→ **Document extract**:
++++++++++++++++++++
Fern Owls and the full moon

Another full moon and another trip to the South Dorset Ridgeway – a mystical place even by day. This time I was in search of the elusive Nightjar or Fern Owl – a bird of myth and mystery. Dusk was falling as I climbed through narrow lanes towards Hardy’s monument at the top of the Ridgeway. Swathes of cow parsley glowed along the verges, seeming to have kept a little of the sun to light the way. The setting sun skimmed across the contours of the hills showing up tumuli, strip lynchets and other traces of prehistory.

In ancient times, the slopes would have been forested so all dwellings and monuments were created on the barer summit. I stopped on the landward side of the Ridgeway before reaching Hardy’s monument and set off through darkening woodland with the sun disappearing between the branches. Black slugs were slithering out of the ferny borders onto the heathy path and I picked my way between them listening to the sound of birds settling down for the night.

As the sun dipped to the western horizon a huge pink moon appeared in the east. I can easily imagine how primitive people would have seen this as a portent. It rose quickly above the Ridgeway and suddenly there were strange sounds among the trees. A whirring of insects, a rustling and fluster of moths. The air was full of the whispers of dusk – a language only heard in remote places after sunset. Then the sound I’d been waiting for – a soft rhythmic chirring and the silhouette of a bird overhead – swooping with staccato movements, bat-like – a nightjar, sometimes call the eve-jar. Then there were three dipping down low into the trees looking for moths.

In the distance on a high branch was one of these mysterious birds keeping lookout. It was joined by another and they stayed there long enough for a photo in which its eye shone like a tiny moon. I waited for a while seeing glimpses of dark shapes flitting among the trees and listening to the distinctive whirring and chirring of their calls in the shadow of the Ridgeway.

I drove home towing a huge golden moon behind me. A barn owl drifted low over the road and I heard myself say ‘wow’ – a totally inadequate word for such a special moment.

Snails, dung beetles and burial mounds

I set off from Sutton Poyntz – a pretty village with a duck pond, hunkered down below the eastern haunches of the South Dorset Ridgeway. A chalky path led steadily upwards through a green landscape towards an intensely blue sky. To the south, an equally blue sea defined the Jurassic Coast. Buttercups glowed beside the path as though varnished by the sun, there was vivid blue germander speedwell and the enamelled white petals of daisies. Above these, a froth of sour-smelling cow parsley.

As the path got steeper I focussed on the ground in front of me. The track was strewn with empty snail shells – all different sorts from small lemony yellow ones to large tawny swirled snails and, in between, stripy humbug shells and chalky blue/grey ones. All the shells were empty. If a thrush had eaten the contents, I would have thought the shells would be shattered, but each one was intact. Perhaps the snails were venturing from one side of the path to the other when the heat of the sun dried them out. But there were no decomposing corpses so ‘snail mile’ remains a mystery.
++++++++++++++++++++
→ **Collected data**:
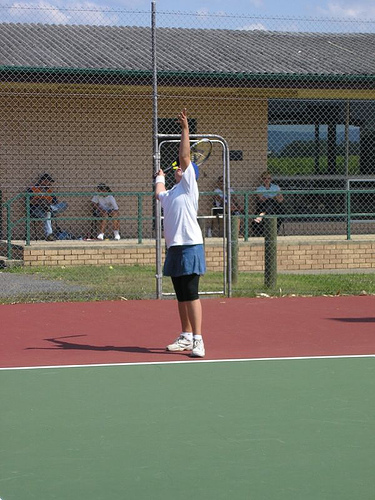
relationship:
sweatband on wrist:
[151, 173, 167, 185] [151, 175, 169, 183]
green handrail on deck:
[249, 187, 372, 194] [281, 228, 372, 245]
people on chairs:
[18, 170, 123, 244] [20, 211, 118, 239]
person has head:
[154, 107, 206, 358] [163, 155, 204, 187]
++++++++++++++++++++
→ **Tasks**:
a) In the account of walks on the South Dorset Ridgeway, which village did the walk among snail shells start from?
b) Write the next part of the account of walks on the South Dorset Ridgeway, picking up after its final sentence.
The lines above can be left aside.

→ **Responses to the exercise**:
a) Sutton Poyntz.

b)
By this time I was at the end of the path and just cresting the ridge of hills. Below me were clusters of houses, their windows winking SOS signals in the bright sun. This litter of habitation looked like terminal moraine at the end of a glacier. I stood on top of the world surrounded by seeding grasses and the strong lanolin smell of sheep. Dreadlocks of sheep’s wool hung from barbed wire fences and a newly shorn pristine flock skittered anxiously around seemingly self-conscious in their naked whiteness.

The tall grasses were topped with multi-coloured seedheads – rust red, purple, brown and pink. At ground level were swathes of candy-coloured clover and a creeping mat of buttercups. Out of this tapestry rose a pillowy tumulus. I chose my patch carefully and lay down on the barrow among the nettles, thistles and sheep dung.

Coppery dung beetles with shiny peppermint thoraxes scuttled among the grass stems, occasionally taking off, their small whirring wings hardly adequate to carry their bulbous bodies along. In Egyptian mythology the dung beetle or scarab was immortalised in the form of amulets. The sun god, Ra, rolled across the sky each day transforming bodies and souls, just as the dung beetle rolls dung into a ball as food. The dung is also used for a brood chamber where the beetle lays its eggs, and where these later turn into larvae. Consequently the dung beetle was seen a symbol of the heavenly cycle and associated with rebirth and resurrection. I read a report that the dung beetle is tuned into the circadian rhythms, being a crepuscular flier. It seemed a suitable companion on this burial mound.

I lay rather uncomfortably with a stone in my back imagining the skeletons buried beneath me in that cold dark earth. Above me, clouds were spaced out like continents. A skylark sang distantly and I could almost feel the spinning of the world as I lay balanced between land and sky on the top of that burial mound.

I turned my back on the pylons standing sentinel on the summit of the ridgeway and started the steep climb back down to Sutton Poyntz. On the lower stretch was a woodland – Veteran Wood, a conservation area owned by Wessex Water. A board explained that the copse contained several veteran trees of over a hundred years old. I stepped into the cool shade of the wood and the scent of wild garlic. A clear stream meandered between the trees whose roots stretched out to paddle in its coolness. It was quiet here apart from muted birdsong. Green ferns uncurled beside the water and I imagined weary travellers slaking their thirst and resting in this peaceful place before journeying on.

Notes from a green planet

Early morning on a muggy day – no wind and a canopy of blue-grey cloud. Biblical rays of sun breaking through here and there. Light rain stippling my skin. The church clock has stopped at midnight when the jackdaws jammed up the works with their nest.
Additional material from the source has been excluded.